Deep Reinforcement Learning Based Resource Allocation Strategy in Cloud-Edge Computing System

Abstract

The rapid development of mobile devices applications has put tremendous pressure on edge nodes with limited computing capabilities, which may cause poor user experience. To solve this problem, collaborative cloud-edge computing is proposed. In the cloud-edge computing, an edge node with limited local resources can rent more resources from a cloud node. Since cloud service providers offer a variety of pricing modes for users' different computing demands, edge node needs to select appropriate pricing mode of cloud service and allocates resources between the cloud node and the edge node. It is a sequential decision problem. In this paper, we model it as a Parameterized Action Markov Decision Process, and propose a resource allocation algorithm Cost Efficient Resource Allocation under collaborative Cloud-Edge (CERACE) based on the deep reinforcement learning algorithm Parametrized Deep Q-learning (P-DQN).

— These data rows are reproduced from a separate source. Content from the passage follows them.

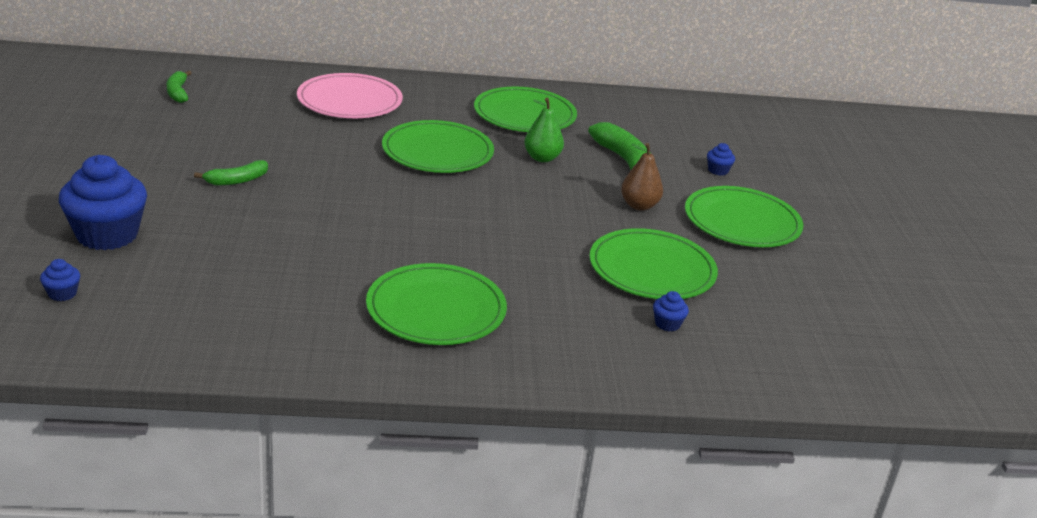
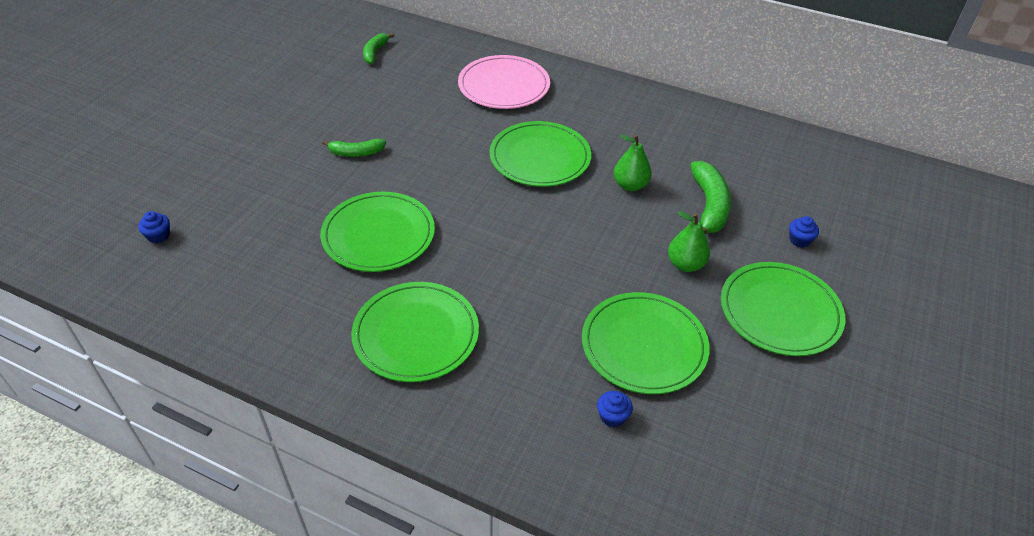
camera: 30 degrees right, 15 degrees up
(107, 235) = (227, 186): blue cupcake -> none
(524, 114) = (649, 131): green plate -> green plate (378, 235)
(639, 206) = (685, 264): brown pear -> green pear

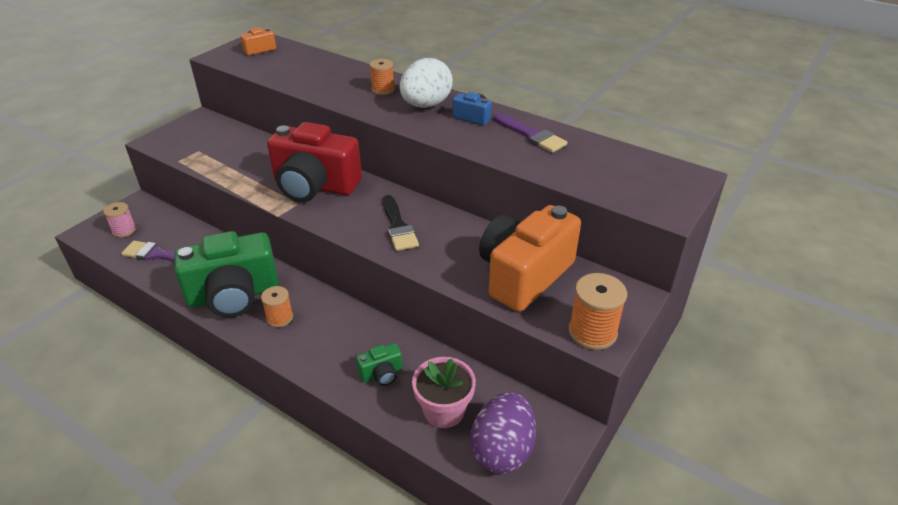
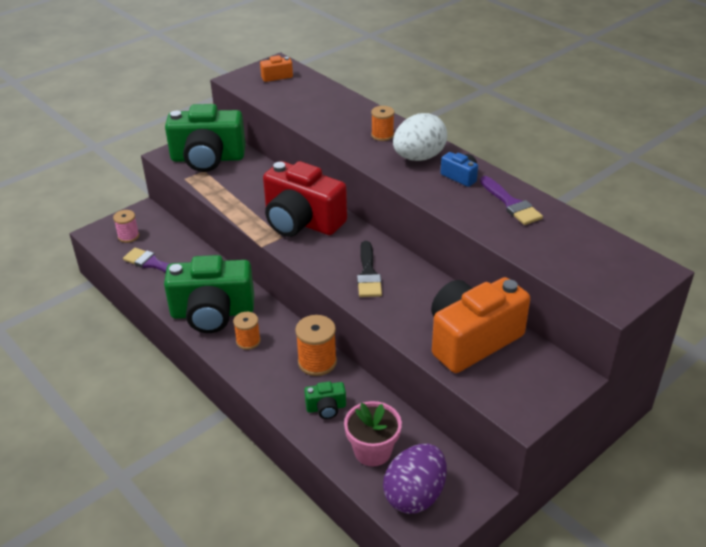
camera: 15 degrees right, 0 degrees up
(200, 139) = (208, 158): none -> green camera
(592, 332) = (517, 404): orange spool -> orange spool (317, 362)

We evaluate CERACE against three typical resource allocation algorithms Edge First + On Demand (E+O), Edge + Random (E+R) and Random + Random (R+R) based on synthetic data and real data of Google dataset. The experimental results show that CERACE can effectively reduce the long-term operation cost of collaborative cloud-side computing in various demanding settings. Our analysis can provide some useful insights for enterprises to design the resource allocation strategy in the collaborative cloud-side computing system.